→ **Рабочие данные**:
-------------------------
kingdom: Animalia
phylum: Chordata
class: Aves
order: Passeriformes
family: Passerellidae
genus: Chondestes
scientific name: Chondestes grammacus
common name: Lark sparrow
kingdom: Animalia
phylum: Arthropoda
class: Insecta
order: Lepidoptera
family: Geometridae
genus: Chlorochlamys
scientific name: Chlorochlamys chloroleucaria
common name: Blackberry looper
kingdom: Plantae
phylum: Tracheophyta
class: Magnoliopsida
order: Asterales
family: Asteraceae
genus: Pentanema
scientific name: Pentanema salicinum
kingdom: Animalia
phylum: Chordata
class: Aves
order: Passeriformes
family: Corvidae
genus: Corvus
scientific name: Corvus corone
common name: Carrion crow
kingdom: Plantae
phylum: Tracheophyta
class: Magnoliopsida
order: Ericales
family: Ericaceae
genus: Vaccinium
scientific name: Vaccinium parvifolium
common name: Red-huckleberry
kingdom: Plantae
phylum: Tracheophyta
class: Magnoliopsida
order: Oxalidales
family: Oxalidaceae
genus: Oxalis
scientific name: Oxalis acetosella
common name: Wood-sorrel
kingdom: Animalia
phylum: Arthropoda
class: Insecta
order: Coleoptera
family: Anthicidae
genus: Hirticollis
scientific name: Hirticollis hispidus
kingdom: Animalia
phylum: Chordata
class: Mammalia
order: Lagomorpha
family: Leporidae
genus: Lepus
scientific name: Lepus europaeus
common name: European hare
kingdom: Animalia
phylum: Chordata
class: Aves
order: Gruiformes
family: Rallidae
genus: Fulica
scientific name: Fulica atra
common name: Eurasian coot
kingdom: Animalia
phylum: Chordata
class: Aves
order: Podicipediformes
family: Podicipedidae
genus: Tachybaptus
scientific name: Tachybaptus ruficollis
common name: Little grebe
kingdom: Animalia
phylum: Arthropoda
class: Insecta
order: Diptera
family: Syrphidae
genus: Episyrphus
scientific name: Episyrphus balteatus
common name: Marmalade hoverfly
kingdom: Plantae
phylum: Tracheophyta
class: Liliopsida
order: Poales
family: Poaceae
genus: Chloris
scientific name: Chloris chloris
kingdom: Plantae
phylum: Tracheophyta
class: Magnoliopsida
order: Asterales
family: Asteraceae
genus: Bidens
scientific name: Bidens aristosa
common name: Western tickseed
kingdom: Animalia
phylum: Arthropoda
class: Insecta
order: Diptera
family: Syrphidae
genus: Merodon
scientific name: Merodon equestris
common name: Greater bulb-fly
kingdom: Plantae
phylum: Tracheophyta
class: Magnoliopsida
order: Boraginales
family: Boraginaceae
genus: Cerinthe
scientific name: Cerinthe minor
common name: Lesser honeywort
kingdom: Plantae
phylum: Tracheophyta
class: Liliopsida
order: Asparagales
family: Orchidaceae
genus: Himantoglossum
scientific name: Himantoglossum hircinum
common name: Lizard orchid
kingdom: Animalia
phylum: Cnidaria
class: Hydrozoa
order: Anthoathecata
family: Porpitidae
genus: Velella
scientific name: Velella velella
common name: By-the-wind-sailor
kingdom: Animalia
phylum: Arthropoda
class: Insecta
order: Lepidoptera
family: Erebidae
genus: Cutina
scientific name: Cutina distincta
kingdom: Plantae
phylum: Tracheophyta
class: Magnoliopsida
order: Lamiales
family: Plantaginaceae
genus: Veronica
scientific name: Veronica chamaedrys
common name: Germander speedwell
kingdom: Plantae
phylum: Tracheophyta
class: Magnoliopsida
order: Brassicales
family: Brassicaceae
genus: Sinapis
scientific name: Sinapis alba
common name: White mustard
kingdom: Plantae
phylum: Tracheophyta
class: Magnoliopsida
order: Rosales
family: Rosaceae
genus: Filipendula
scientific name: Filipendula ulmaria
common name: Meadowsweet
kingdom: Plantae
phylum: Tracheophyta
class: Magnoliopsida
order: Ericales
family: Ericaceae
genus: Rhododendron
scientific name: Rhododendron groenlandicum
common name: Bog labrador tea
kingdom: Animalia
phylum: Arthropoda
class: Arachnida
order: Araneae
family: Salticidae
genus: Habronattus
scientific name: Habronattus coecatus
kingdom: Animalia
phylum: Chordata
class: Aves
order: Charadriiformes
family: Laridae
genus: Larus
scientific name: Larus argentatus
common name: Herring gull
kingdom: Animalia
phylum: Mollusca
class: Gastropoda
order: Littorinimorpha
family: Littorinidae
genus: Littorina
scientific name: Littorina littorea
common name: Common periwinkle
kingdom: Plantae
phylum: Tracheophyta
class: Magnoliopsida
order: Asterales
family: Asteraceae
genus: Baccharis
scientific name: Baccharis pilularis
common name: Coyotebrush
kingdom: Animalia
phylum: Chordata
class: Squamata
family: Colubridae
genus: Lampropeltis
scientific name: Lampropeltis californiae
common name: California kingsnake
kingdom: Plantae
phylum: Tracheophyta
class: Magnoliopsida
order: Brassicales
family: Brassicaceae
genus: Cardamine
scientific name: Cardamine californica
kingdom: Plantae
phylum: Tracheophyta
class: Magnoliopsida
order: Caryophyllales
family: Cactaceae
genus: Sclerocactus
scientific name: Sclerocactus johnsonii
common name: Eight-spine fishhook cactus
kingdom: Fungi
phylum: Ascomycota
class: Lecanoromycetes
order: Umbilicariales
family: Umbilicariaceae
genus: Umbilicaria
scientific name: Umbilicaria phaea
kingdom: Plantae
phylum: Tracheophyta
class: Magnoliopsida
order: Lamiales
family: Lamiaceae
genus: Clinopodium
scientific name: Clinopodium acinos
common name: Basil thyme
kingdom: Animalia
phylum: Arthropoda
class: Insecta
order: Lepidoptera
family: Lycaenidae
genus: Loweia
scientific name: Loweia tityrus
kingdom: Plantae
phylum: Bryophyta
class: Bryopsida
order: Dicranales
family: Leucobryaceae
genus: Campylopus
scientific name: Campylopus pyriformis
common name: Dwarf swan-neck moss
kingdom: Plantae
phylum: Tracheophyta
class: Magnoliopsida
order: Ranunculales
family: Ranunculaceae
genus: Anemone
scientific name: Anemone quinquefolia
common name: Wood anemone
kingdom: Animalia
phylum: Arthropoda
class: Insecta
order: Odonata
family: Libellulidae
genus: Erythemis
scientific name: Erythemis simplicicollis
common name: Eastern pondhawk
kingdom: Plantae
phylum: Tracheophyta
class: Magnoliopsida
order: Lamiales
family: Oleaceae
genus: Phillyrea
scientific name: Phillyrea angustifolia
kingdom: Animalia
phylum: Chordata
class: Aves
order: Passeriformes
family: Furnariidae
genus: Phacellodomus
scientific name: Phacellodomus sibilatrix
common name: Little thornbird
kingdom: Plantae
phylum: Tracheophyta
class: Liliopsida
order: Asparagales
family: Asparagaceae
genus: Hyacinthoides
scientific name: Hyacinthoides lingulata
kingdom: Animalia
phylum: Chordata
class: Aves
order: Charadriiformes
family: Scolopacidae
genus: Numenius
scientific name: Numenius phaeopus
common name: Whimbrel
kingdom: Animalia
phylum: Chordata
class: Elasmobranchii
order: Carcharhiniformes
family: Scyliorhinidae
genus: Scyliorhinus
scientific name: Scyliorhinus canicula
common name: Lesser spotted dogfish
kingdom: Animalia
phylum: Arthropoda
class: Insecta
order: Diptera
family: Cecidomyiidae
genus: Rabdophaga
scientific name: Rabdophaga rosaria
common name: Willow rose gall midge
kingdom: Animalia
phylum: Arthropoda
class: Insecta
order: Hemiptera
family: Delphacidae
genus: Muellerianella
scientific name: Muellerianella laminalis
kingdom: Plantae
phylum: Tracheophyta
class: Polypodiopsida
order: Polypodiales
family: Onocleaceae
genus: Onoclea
-------------------------
→ **Что сделать**:
Перепишите все записи, заменив «common name» на «vernacular name». Остальное оставьте без изменений.

→ **Готовое решение**:
kingdom: Animalia
phylum: Chordata
class: Aves
order: Passeriformes
family: Passerellidae
genus: Chondestes
scientific name: Chondestes grammacus
vernacular name: Lark sparrow
kingdom: Animalia
phylum: Arthropoda
class: Insecta
order: Lepidoptera
family: Geometridae
genus: Chlorochlamys
scientific name: Chlorochlamys chloroleucaria
vernacular name: Blackberry looper
kingdom: Plantae
phylum: Tracheophyta
class: Magnoliopsida
order: Asterales
family: Asteraceae
genus: Pentanema
scientific name: Pentanema salicinum
kingdom: Animalia
phylum: Chordata
class: Aves
order: Passeriformes
family: Corvidae
genus: Corvus
scientific name: Corvus corone
vernacular name: Carrion crow
kingdom: Plantae
phylum: Tracheophyta
class: Magnoliopsida
order: Ericales
family: Ericaceae
genus: Vaccinium
scientific name: Vaccinium parvifolium
vernacular name: Red-huckleberry
kingdom: Plantae
phylum: Tracheophyta
class: Magnoliopsida
order: Oxalidales
family: Oxalidaceae
genus: Oxalis
scientific name: Oxalis acetosella
vernacular name: Wood-sorrel
kingdom: Animalia
phylum: Arthropoda
class: Insecta
order: Coleoptera
family: Anthicidae
genus: Hirticollis
scientific name: Hirticollis hispidus
kingdom: Animalia
phylum: Chordata
class: Mammalia
order: Lagomorpha
family: Leporidae
genus: Lepus
scientific name: Lepus europaeus
vernacular name: European hare
kingdom: Animalia
phylum: Chordata
class: Aves
order: Gruiformes
family: Rallidae
genus: Fulica
scientific name: Fulica atra
vernacular name: Eurasian coot
kingdom: Animalia
phylum: Chordata
class: Aves
order: Podicipediformes
family: Podicipedidae
genus: Tachybaptus
scientific name: Tachybaptus ruficollis
vernacular name: Little grebe
kingdom: Animalia
phylum: Arthropoda
class: Insecta
order: Diptera
family: Syrphidae
genus: Episyrphus
scientific name: Episyrphus balteatus
vernacular name: Marmalade hoverfly
kingdom: Plantae
phylum: Tracheophyta
class: Liliopsida
order: Poales
family: Poaceae
genus: Chloris
scientific name: Chloris chloris
kingdom: Plantae
phylum: Tracheophyta
class: Magnoliopsida
order: Asterales
family: Asteraceae
genus: Bidens
scientific name: Bidens aristosa
vernacular name: Western tickseed
kingdom: Animalia
phylum: Arthropoda
class: Insecta
order: Diptera
family: Syrphidae
genus: Merodon
scientific name: Merodon equestris
vernacular name: Greater bulb-fly
kingdom: Plantae
phylum: Tracheophyta
class: Magnoliopsida
order: Boraginales
family: Boraginaceae
genus: Cerinthe
scientific name: Cerinthe minor
vernacular name: Lesser honeywort
kingdom: Plantae
phylum: Tracheophyta
class: Liliopsida
order: Asparagales
family: Orchidaceae
genus: Himantoglossum
scientific name: Himantoglossum hircinum
vernacular name: Lizard orchid
kingdom: Animalia
phylum: Cnidaria
class: Hydrozoa
order: Anthoathecata
family: Porpitidae
genus: Velella
scientific name: Velella velella
vernacular name: By-the-wind-sailor
kingdom: Animalia
phylum: Arthropoda
class: Insecta
order: Lepidoptera
family: Erebidae
genus: Cutina
scientific name: Cutina distincta
kingdom: Plantae
phylum: Tracheophyta
class: Magnoliopsida
order: Lamiales
family: Plantaginaceae
genus: Veronica
scientific name: Veronica chamaedrys
vernacular name: Germander speedwell
kingdom: Plantae
phylum: Tracheophyta
class: Magnoliopsida
order: Brassicales
family: Brassicaceae
genus: Sinapis
scientific name: Sinapis alba
vernacular name: White mustard
kingdom: Plantae
phylum: Tracheophyta
class: Magnoliopsida
order: Rosales
family: Rosaceae
genus: Filipendula
scientific name: Filipendula ulmaria
vernacular name: Meadowsweet
kingdom: Plantae
phylum: Tracheophyta
class: Magnoliopsida
order: Ericales
family: Ericaceae
genus: Rhododendron
scientific name: Rhododendron groenlandicum
vernacular name: Bog labrador tea
kingdom: Animalia
phylum: Arthropoda
class: Arachnida
order: Araneae
family: Salticidae
genus: Habronattus
scientific name: Habronattus coecatus
kingdom: Animalia
phylum: Chordata
class: Aves
order: Charadriiformes
family: Laridae
genus: Larus
scientific name: Larus argentatus
vernacular name: Herring gull
kingdom: Animalia
phylum: Mollusca
class: Gastropoda
order: Littorinimorpha
family: Littorinidae
genus: Littorina
scientific name: Littorina littorea
vernacular name: Common periwinkle
kingdom: Plantae
phylum: Tracheophyta
class: Magnoliopsida
order: Asterales
family: Asteraceae
genus: Baccharis
scientific name: Baccharis pilularis
vernacular name: Coyotebrush
kingdom: Animalia
phylum: Chordata
class: Squamata
family: Colubridae
genus: Lampropeltis
scientific name: Lampropeltis californiae
vernacular name: California kingsnake
kingdom: Plantae
phylum: Tracheophyta
class: Magnoliopsida
order: Brassicales
family: Brassicaceae
genus: Cardamine
scientific name: Cardamine californica
kingdom: Plantae
phylum: Tracheophyta
class: Magnoliopsida
order: Caryophyllales
family: Cactaceae
genus: Sclerocactus
scientific name: Sclerocactus johnsonii
vernacular name: Eight-spine fishhook cactus
kingdom: Fungi
phylum: Ascomycota
class: Lecanoromycetes
order: Umbilicariales
family: Umbilicariaceae
genus: Umbilicaria
scientific name: Umbilicaria phaea
kingdom: Plantae
phylum: Tracheophyta
class: Magnoliopsida
order: Lamiales
family: Lamiaceae
genus: Clinopodium
scientific name: Clinopodium acinos
vernacular name: Basil thyme
kingdom: Animalia
phylum: Arthropoda
class: Insecta
order: Lepidoptera
family: Lycaenidae
genus: Loweia
scientific name: Loweia tityrus
kingdom: Plantae
phylum: Bryophyta
class: Bryopsida
order: Dicranales
family: Leucobryaceae
genus: Campylopus
scientific name: Campylopus pyriformis
vernacular name: Dwarf swan-neck moss
kingdom: Plantae
phylum: Tracheophyta
class: Magnoliopsida
order: Ranunculales
family: Ranunculaceae
genus: Anemone
scientific name: Anemone quinquefolia
vernacular name: Wood anemone
kingdom: Animalia
phylum: Arthropoda
class: Insecta
order: Odonata
family: Libellulidae
genus: Erythemis
scientific name: Erythemis simplicicollis
vernacular name: Eastern pondhawk
kingdom: Plantae
phylum: Tracheophyta
class: Magnoliopsida
order: Lamiales
family: Oleaceae
genus: Phillyrea
scientific name: Phillyrea angustifolia
kingdom: Animalia
phylum: Chordata
class: Aves
order: Passeriformes
family: Furnariidae
genus: Phacellodomus
scientific name: Phacellodomus sibilatrix
vernacular name: Little thornbird
kingdom: Plantae
phylum: Tracheophyta
class: Liliopsida
order: Asparagales
family: Asparagaceae
genus: Hyacinthoides
scientific name: Hyacinthoides lingulata
kingdom: Animalia
phylum: Chordata
class: Aves
order: Charadriiformes
family: Scolopacidae
genus: Numenius
scientific name: Numenius phaeopus
vernacular name: Whimbrel
kingdom: Animalia
phylum: Chordata
class: Elasmobranchii
order: Carcharhiniformes
family: Scyliorhinidae
genus: Scyliorhinus
scientific name: Scyliorhinus canicula
vernacular name: Lesser spotted dogfish
kingdom: Animalia
phylum: Arthropoda
class: Insecta
order: Diptera
family: Cecidomyiidae
genus: Rabdophaga
scientific name: Rabdophaga rosaria
vernacular name: Willow rose gall midge
kingdom: Animalia
phylum: Arthropoda
class: Insecta
order: Hemiptera
family: Delphacidae
genus: Muellerianella
scientific name: Muellerianella laminalis
kingdom: Plantae
phylum: Tracheophyta
class: Polypodiopsida
order: Polypodiales
family: Onocleaceae
genus: Onoclea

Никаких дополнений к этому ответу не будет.